The code looks like this:

weighted_edge lightest_edge(const adjacency_matrix& A,
                            const vcost& dist,
                            const vbool& representative) {
  int idx = 0, n = dist.size();
  while (!representative[idx]) ++idx;
  for (int i = idx + 1; i < n; ++i) {
    if (!representative[i]) continue;
    if (dist[i] < dist[idx]) idx = i;
  }
  cost weight = dist[idx];
  int target = 0;
  for (int i = 0; i < n; ++i) {
    if (!representative[i]) continue;
    if (A[idx][i] == weight) {
      target = i;
      break;
    }
  }

  return weighted_edge(weight, edge(idx, target));
}

Fairly straightforward.

Edge contraction

Now to contract an edge \((u, v)\), we arbitrarily pick one of the two (\(v\) in this implementation) to be no longer a representative of the new single connected component.

We are thus no longer interested in the adjacencies of \(v\), but now that we are fusing two components \(c_1\) (\(u\)’s component) and \(c_2\) (\(v\)’s component), we may now find shorter edges to some other component \(c_j\), because \(c_1\) can now use edges that were incident to \(c_2\), since \(c_2\) now forms part of \(c_1\).

To put it another way, if \(i\) is any representative of some other component than \(u\), then A[i][u] = A[u][i] = min(A[u][i], A[v][i]), because we can now get from this new component to \(i\)’s component via the edge that existed in \(v\)’s old component (since that edge now belongs to \(u\)’s component).

We also update dist to always mean the weight of the lightest edge crossing partitions that is incident to a given node.

void contract(const weighted_edge& e,
              adjacency_matrix& A,
              vcost& dist,
              vbool& representative) {
  int n = dist.size(),
      u = e.second.first,
      v = e.second.second;
  representative[v] = false;
  dist[u] = INFINITY;
  for (int i = 0; i < n; ++i) {
    if (!representative[i]) continue;
    if (i == u) continue;
    A[i][u] = A[u][i] = min(A[u][i], A[v][i]);
    dist[u] = min(dist[u], A[u][i]);
  }
}

This completes the implementation.

As a note, a little bookkeeping lets us actually find the edges involved in the tree, not just their weights.

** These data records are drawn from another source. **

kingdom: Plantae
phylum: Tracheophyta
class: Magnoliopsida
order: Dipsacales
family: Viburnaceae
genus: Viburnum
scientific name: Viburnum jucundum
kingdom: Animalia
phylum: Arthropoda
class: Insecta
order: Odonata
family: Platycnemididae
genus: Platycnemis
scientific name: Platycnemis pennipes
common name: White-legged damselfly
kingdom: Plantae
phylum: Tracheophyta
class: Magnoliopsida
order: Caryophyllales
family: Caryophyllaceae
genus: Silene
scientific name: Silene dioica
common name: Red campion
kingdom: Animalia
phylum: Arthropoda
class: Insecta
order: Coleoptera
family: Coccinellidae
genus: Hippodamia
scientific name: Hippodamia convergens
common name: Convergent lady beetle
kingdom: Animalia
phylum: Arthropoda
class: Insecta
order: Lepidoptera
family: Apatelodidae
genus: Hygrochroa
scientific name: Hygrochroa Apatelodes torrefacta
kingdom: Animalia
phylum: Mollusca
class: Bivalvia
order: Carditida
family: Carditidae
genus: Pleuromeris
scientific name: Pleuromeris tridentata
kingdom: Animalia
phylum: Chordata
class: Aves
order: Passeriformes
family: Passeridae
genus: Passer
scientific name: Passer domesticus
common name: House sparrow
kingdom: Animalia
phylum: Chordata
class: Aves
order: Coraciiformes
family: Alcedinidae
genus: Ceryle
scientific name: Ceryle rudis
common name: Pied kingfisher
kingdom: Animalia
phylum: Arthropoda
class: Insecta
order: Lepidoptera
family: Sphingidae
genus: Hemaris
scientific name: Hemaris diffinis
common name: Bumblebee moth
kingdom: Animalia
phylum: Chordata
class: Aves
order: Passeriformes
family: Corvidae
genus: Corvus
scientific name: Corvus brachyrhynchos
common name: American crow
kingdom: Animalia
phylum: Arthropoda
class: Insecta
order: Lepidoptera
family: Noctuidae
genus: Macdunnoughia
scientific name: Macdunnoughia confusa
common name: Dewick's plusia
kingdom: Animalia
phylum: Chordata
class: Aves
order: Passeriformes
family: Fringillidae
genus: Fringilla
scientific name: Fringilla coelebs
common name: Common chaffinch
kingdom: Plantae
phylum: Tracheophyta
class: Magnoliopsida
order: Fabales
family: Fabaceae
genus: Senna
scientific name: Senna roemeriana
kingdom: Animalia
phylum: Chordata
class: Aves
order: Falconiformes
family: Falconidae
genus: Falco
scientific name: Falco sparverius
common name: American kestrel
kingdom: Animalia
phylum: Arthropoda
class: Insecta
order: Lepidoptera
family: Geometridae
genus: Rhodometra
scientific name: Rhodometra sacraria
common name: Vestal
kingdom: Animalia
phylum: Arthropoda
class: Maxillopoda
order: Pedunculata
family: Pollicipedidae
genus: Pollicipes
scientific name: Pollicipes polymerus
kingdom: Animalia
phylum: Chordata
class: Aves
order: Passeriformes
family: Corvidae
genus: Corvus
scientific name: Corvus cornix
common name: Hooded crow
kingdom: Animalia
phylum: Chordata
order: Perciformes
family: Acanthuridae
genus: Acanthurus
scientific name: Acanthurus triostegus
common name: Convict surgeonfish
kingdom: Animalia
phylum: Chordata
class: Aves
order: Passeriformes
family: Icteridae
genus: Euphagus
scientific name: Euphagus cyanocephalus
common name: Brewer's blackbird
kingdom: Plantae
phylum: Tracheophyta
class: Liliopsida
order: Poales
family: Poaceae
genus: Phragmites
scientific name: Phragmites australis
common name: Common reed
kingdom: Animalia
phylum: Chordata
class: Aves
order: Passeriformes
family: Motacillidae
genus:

It’s just a matter of remembering which edges we preferred to cross partitions when we contracted an edge and joined them. The source for that can be found here.

Benchmarks

For these benchmarks, I created test cases with a number of nodes \(n\) ranging from \(1000\) to \(10000\), in \(1000\) increments. Using the Erdős-Renyi model with a \(p = 0.99\), I created relatively dense graphs of that number of nodes, with weights distributed uniformly in \([1, 100] \subset \mathbb{N}\).

I then tested three implementations of MST algorithms: The usual (sparse) Kruskal’s algorithm, this dense version, and the classical algorithm for dense graphs, Prim’s algorithm. The runtimes, in milliseconds, were plotted against each other. Prim and dense Kruskal are plotted against the left \(y\) axis, sparse Kruskal (due to the different time scale) is plotted against the right \(y\) axis, and they are both in milliseconds. The \(x\) axis is the number of nodes.

Benchmarks on dense graphs between sparse and dense versions of Kruskal’s algorithm, and Prim’s algorithm.

The relevant soure code:

What we see is that, while this dense version of Kruskal’s algorithm doesn’t beat a dense version of Prim’s algorithm, because the constants are lower for Prim, owing to its simplicity of code, it performs much better than a sparse version of Kruskal’s algorithm. For a dense graph with \(n = 10000\) nodes, it runs around \(50\) times faster than the usual sparse version.

As a bonus, here’s a plot of a space-time tradeoff for the dense version, where we make dist[i] keeps both the weight of the lightest edge incident to i, and the other endpoint of that edge. This increases the space usage, but we don’t do that second loop in contract_edge. The source code is here. The runtime plot is shown here:

Benchmarks of the space-time tradeoff, labelled Kruskal 2

I’ve likely missed some performance optimizations in all the codes I’ve written, but I doubt the difference they make changes the conclusions. Certainly the asymptotics alone are already interesting, I think.